Technical and Creative Writing

 

  • From my time as a social worker I learned the value of clear, concise, and objective technical writing.  These concepts I use each time I develop a course curriculum.

  • Curriculum design for undergraduate freshman level science classes.  

  • Since I was a teenager in a lousy garage band, I have worked to improve my songwriting and storytelling.  While those early works may be lost forever (I kind of hope so) what I lacked in originality back then I made up for in authenticity.  Now after finishing my first novel in the Autumn of 2011 and re-editing my second (which is nearly done) I am returning to the medium where my creativity finally jumped out of me as an angry young man and am writing songs again. 

New and Novel Approaches to Teaching Biology

 

In Autumn of 2012 I began looking into alternative methods of communicating science and what I have found shocked me...

  • There is great research that has been done and is continuing to be studied around the world that shows a strong Correlation between teaching science through literature and or other creative texts and greater retention and overall conceptual understanding of the material.

  • That the US has not been studying this except as a means of educating children who are nearing "lost cause" status.

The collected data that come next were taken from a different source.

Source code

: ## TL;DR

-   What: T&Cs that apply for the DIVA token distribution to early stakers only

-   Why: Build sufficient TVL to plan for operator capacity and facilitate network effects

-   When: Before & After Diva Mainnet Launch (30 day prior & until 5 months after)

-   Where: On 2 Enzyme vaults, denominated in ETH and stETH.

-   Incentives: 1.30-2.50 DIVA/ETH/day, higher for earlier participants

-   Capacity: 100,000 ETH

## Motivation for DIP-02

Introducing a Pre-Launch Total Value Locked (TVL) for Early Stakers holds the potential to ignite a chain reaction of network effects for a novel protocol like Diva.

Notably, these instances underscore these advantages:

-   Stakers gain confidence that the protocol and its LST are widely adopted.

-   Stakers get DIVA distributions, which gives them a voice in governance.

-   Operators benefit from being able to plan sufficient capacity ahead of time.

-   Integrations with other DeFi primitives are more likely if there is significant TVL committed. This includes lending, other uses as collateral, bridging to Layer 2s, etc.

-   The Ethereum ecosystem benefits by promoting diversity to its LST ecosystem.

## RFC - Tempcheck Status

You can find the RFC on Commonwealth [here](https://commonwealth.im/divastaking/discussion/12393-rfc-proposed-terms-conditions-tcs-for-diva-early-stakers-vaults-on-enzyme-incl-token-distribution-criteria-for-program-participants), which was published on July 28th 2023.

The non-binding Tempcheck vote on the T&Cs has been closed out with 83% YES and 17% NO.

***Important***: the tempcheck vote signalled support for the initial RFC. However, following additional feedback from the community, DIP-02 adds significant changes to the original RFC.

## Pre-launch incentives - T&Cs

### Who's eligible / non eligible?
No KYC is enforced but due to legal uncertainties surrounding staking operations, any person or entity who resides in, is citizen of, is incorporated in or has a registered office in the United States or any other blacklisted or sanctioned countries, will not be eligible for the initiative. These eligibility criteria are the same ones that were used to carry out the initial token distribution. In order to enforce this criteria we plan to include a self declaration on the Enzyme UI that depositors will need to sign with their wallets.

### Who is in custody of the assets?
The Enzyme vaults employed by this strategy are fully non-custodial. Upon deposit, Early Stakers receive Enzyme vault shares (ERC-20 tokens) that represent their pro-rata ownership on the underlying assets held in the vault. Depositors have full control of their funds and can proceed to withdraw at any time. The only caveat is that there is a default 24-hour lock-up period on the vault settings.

  • Therefore I was excited that I was asked by Malheur National Wildlife Refuge (MNWR) to communicate the science that informs the Refuge's Aquatic Health Management Plan in a form that is easily understandable by a general audience.

  •  In Autumn of 2012 I created my first science teaching game.  I just finished my third.  The Game of Conservation Biology: Oasis in Peril, and have given the idea to MNWR as a further tool in reaching out to the community.